The Gauge provides a monthly macroanalysis of how consumers are accessing content across key television delivery platforms, including Broadcast, Streaming, Cable and Other sources. It also includes a breakdown of the major, individual streaming distributors. The chart itself shows the share by category and of total television usage by individual streaming distributors.

The data for The Gauge is derived from two separately weighted panels and combined to create the graphic. Nielsen’s streaming data is derived from a subset of Streaming Meter-enabled TV households within the National TV panel. The linear TV sources (Broadcast and Cable), as well as total usage are based on viewing from Nielsen’s overall TV panel.

All the data is based on a specific time period for each viewing source. The data, representing a 5 week month, includes a combination of Live+7 for weeks 1 – 4 in the data time period and Live+3 for week 5. (Note: Live+7 includes live television viewing plus viewing up to seven days later. Live +3 includes television viewing plus viewing up to three days later.)

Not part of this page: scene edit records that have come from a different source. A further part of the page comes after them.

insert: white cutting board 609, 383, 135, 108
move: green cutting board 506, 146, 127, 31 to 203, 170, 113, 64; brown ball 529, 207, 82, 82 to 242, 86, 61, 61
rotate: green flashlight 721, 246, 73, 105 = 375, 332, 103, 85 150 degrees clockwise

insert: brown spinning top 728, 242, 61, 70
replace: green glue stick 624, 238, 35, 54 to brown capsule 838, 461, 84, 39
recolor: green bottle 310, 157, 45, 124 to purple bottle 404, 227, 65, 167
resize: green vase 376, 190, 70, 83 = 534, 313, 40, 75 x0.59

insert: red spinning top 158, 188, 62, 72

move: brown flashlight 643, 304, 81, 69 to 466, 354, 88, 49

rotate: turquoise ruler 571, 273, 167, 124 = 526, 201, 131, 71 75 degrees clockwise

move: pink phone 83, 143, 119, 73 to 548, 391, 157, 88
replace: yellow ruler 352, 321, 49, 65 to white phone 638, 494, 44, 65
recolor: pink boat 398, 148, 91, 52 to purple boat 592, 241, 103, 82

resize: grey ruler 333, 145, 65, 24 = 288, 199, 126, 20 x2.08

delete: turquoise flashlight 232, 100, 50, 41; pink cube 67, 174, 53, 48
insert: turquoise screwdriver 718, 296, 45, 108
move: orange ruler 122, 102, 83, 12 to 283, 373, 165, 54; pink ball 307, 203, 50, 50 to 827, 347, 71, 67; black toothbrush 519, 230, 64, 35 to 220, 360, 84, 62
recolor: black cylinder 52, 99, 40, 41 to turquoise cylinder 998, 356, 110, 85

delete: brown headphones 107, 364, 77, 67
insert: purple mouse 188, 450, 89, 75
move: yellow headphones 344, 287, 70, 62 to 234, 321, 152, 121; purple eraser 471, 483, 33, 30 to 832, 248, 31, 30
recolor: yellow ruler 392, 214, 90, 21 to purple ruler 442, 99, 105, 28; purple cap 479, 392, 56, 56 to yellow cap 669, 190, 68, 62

Within The Gauge, “Other” includes all other TV. This primarily includes all other tuning (unmeasured sources), unmeasured Video on Demand (VOD), Streaming through a cable set top box, Gaming, and other device (DVD Playback) use. Because Streaming via Cable Set Top Boxes does not credit respective streaming distributors, these are included in the “Other” category. Crediting individual streaming distributors from Cable Set Top Boxes is something Nielsen continues to pursue as we enhance our Streaming Meter technology.

Streaming platforms listed as “Other Streaming” includes any high-bandwidth video streaming on television that is not individually broken out.

Yes, Hulu includes viewing on Hulu Live and Youtube includes viewing on Youtube TV.

Encoded Live TV, aka encoded linear streaming, is included in both the Broadcast and Cable groups (linear TV) as well as under Streaming and other streaming e.g. Hulu Live, Youtube TV, Other Streaming MVPD/vMVPD apps. (Note: MVPD, or multichannel video programming distributor, is a service that provides multiple television channels. vMVPDs are distributors that aggregate linear (TV) content licensed from major programming networks and packaged together in a standalone subscription format and accessible on devices with a broadband connection.)